Los portavoces, operadores y ejecutivos de la élite oligárquica tradicional, los medios a su servicio y los tanques pensantes urbanos, desearían convencer a los demás insistiendo en asegurar que la mayoría de la población guatemalteca es conformista, indiferente, apática, pesimista, que nada le importa lo que está sucediendo en el país.
\ Carlos Gonzáles \
ricardorosalesroman.blogspot.com
Si ello fuera así, qué explicación y sentido tendría, primero: la movilización y luchas en el interior del país contra las mineras e hidroeléctricas, el monocultivismo neocolonizador, contaminante, depredador, el desalojo de tierras y criminalización de la protesta social; y, segundo: que el descontento y la lucha social y popular se desplace y se extienda en el campo y que sea allí en donde la indignación y el descontento organiza, une y moviliza a amplios sectores del campesinado y de los pueblos indígenas.
En el medio urbano y, más concretamente, en la capital, si alguna culpa se le puede achacar a la población, es ser víctima de la trampa que el poder dominante ha ideado para que se vea y se considere que todo está bien, que nada hay que cambiar ni hay por qué ni para qué hacerlo. Es ese perverso empeño de –mentirosamente, por supuesto–, hacerle creer a la gente que son más los riesgos y peligros que se corren ante lo incierto e indefinido (los cambios de fondo que el país necesita) a que si se sigue como se está.
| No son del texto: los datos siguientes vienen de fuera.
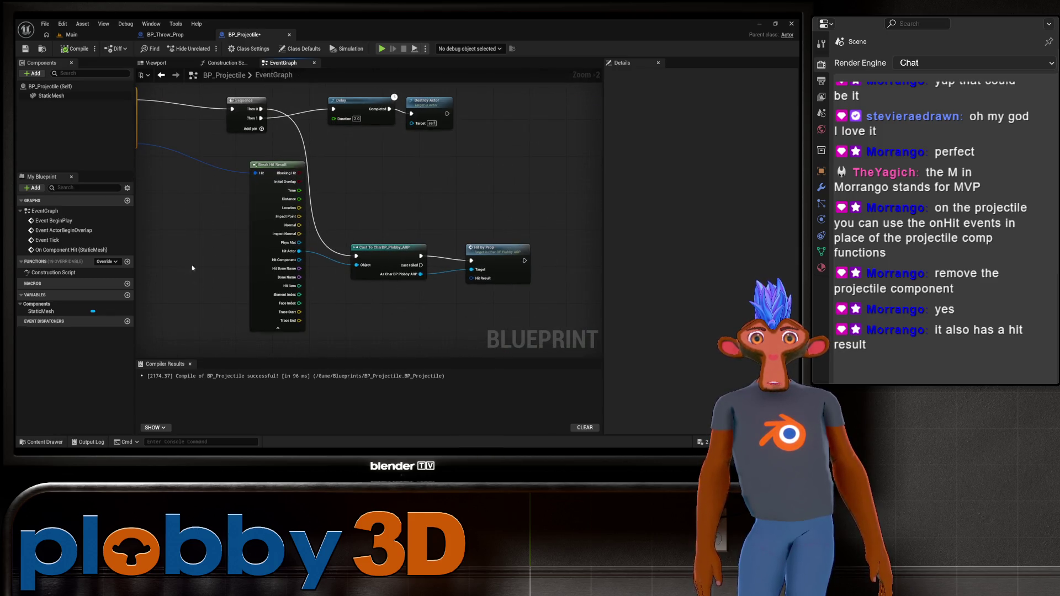
{"action": "key", "text": "ctrl+s"}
Esto, por un lado. Por el otro, en la medida que el poder gobernante y la institucionalidad se desgasta y agota, se crean las condiciones y hace posible que la indignación, la inconformidad y el descontento se generalice, amplíe y fortalezca. Es lo que está pasando, en forma diferenciada y, con sus propias características, tanto en el campo como en la ciudad.
En el período que se inicia en 1986, el orden constitucional –además de precario, frágil y vulnerable?, ha estado amenazado, permanentemente, por rupturas abiertas o subrepticias. En 1993, de la amenaza, se pasó a la consumación. Aunque la intentona de Serrano se haya desarticulado y restablecido el orden constitucional, la situación en nada cambió y las cosas siguen igual o peor.
Más recientemente, el 5 de abril, una vez más, surge el peligro real de una ruptura que, de consumarse, se estaría –de hecho–, institucionalizando la reelección presidencial y prolongando el período gubernamental del partido oficial, de los diputados, alcaldes, magistrados de la Corte Suprema de Justicia, Salas de Apelaciones y Corte de Constitucionalidad.
La experiencia enseña y la historia es de lo más ilustrativa. Cuando el ejercicio del poder intenta prolongarse o que alguien trate de reelegirse o perpetuarse en él, para los gobernados, la situación puede que se torne inaguantable y más cuando es evidente que los de arriba dejan de estar en condiciones de seguir gobernando como lo venían haciendo y, los de abajo, no están dispuestos a soportar que las cosas sigan así.
En consecuencia, que a nadie sorprenda que ?a partir de lo que se adelantó en la concentración oficial de Escuintla en abril a lo que queda de este año?, lo inimaginable pueda suceder y que el escenario más probable sea el de la batalla entre lo viejo que se resiste a desaparecer y lo nuevo que está por despuntar.